**** Records supplied ****

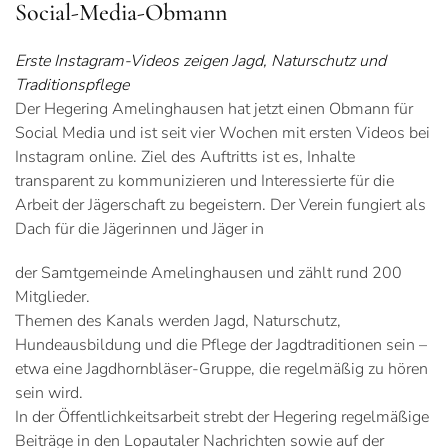
Social-Media-Obmann
Erste Instagram-Videos zeigen Jagd, Naturschutz und
Traditionspflege
Der Hegering Amelinghausen hat jetzt einen Obmann für
Social Media und ist seit vier Wochen mit ersten Videos bei
Instagram online. Ziel des Auftritts ist es, Inhalte
transparent zu kommunizieren und Interessierte für die
Arbeit der Jägerschaft zu begeistern. Der Verein fungiert als
Dach für die Jägerinnen und Jäger in
der Samtgemeinde Amelinghausen und zählt rund 200
Mitglieder.
Themen des Kanals werden Jagd, Naturschutz,
Hundeausbildung und die Pflege der Jagdtraditionen sein –
etwa eine Jagdhornbläser-Gruppe, die regelmäßig zu hören
sein wird.
In der Öffentlichkeitsarbeit strebt der Hegering regelmäßige
Beiträge in den Lopautaler Nachrichten sowie auf der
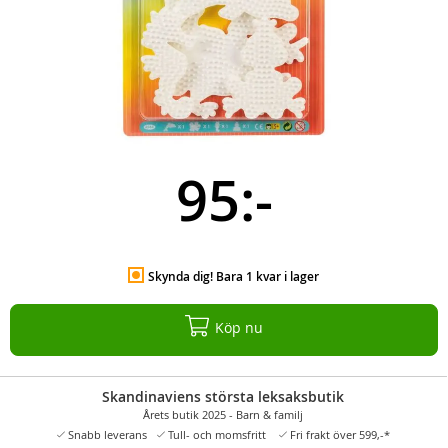
95:-
Skynda dig! Bara 1 kvar i lager
Köp nu
Skandinaviens största leksaksbutik
Årets butik 2025 - Barn & familj
Snabb leverans
Tull- och momsfritt
Fri frakt över 599,-*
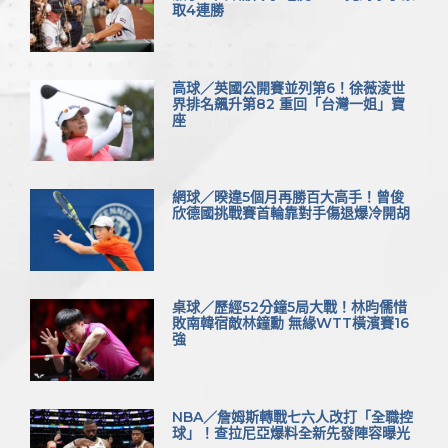
取4連勝
高球／英國公開賽並列第6！徐薇淩世
界排名飆升第82 重回「台灣一姐」寶
座
網球／暌違5個月再勝百大高手！曾俊
欣德國挑戰賽首輪靠對手傷退爆冷開胡
桌球／歷經52分鐘5局大戰！林昀儒惜
敗南韓宿敵林鐘勳 無緣WTT橫濱賽16
強
NBA／詹姆斯轉戰七六人改打「全職控
球」！查拉尼亞爆料全新先發陣容曝光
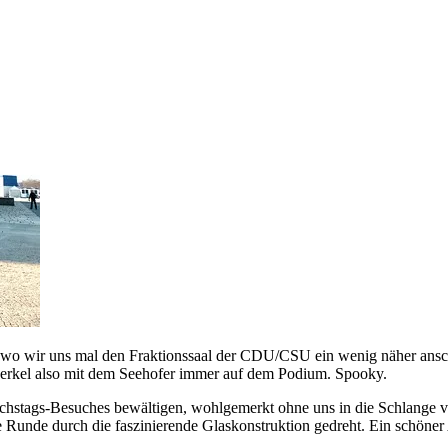
s, wo wir uns mal den Fraktionssaal der CDU/CSU ein wenig näher ans
erkel also mit dem Seehofer immer auf dem Podium. Spooky.
chstags-Besuches bewältigen, wohlgemerkt ohne uns in die Schlange vo
 Runde durch die faszinierende Glaskonstruktion gedreht. Ein schöner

****

■ **Task description**: Reproduce verbatim every line starting at the line that holds "Traditionspflege" and ending with the final line of the data; omit the pictures.

■ **Output for this exercise**:
Traditionspflege
Der Hegering Amelinghausen hat jetzt einen Obmann für
Social Media und ist seit vier Wochen mit ersten Videos bei
Instagram online. Ziel des Auftritts ist es, Inhalte
transparent zu kommunizieren und Interessierte für die
Arbeit der Jägerschaft zu begeistern. Der Verein fungiert als
Dach für die Jägerinnen und Jäger in
der Samtgemeinde Amelinghausen und zählt rund 200
Mitglieder.
Themen des Kanals werden Jagd, Naturschutz,
Hundeausbildung und die Pflege der Jagdtraditionen sein –
etwa eine Jagdhornbläser-Gruppe, die regelmäßig zu hören
sein wird.
In der Öffentlichkeitsarbeit strebt der Hegering regelmäßige
Beiträge in den Lopautaler Nachrichten sowie auf der
95:-
Skynda dig! Bara 1 kvar i lager
Köp nu
Skandinaviens största leksaksbutik
Årets butik 2025 - Barn & familj
Snabb leverans
Tull- och momsfritt
Fri frakt över 599,-*
取4連勝
高球／英國公開賽並列第6！徐薇淩世
界排名飆升第82 重回「台灣一姐」寶
座
網球／暌違5個月再勝百大高手！曾俊
欣德國挑戰賽首輪靠對手傷退爆冷開胡
桌球／歷經52分鐘5局大戰！林昀儒惜
敗南韓宿敵林鐘勳 無緣WTT橫濱賽16
強
NBA／詹姆斯轉戰七六人改打「全職控
球」！查拉尼亞爆料全新先發陣容曝光
s, wo wir uns mal den Fraktionssaal der CDU/CSU ein wenig näher ans
erkel also mit dem Seehofer immer auf dem Podium. Spooky.
chstags-Besuches bewältigen, wohlgemerkt ohne uns in die Schlange vo
 Runde durch die faszinierende Glaskonstruktion gedreht. Ein schöner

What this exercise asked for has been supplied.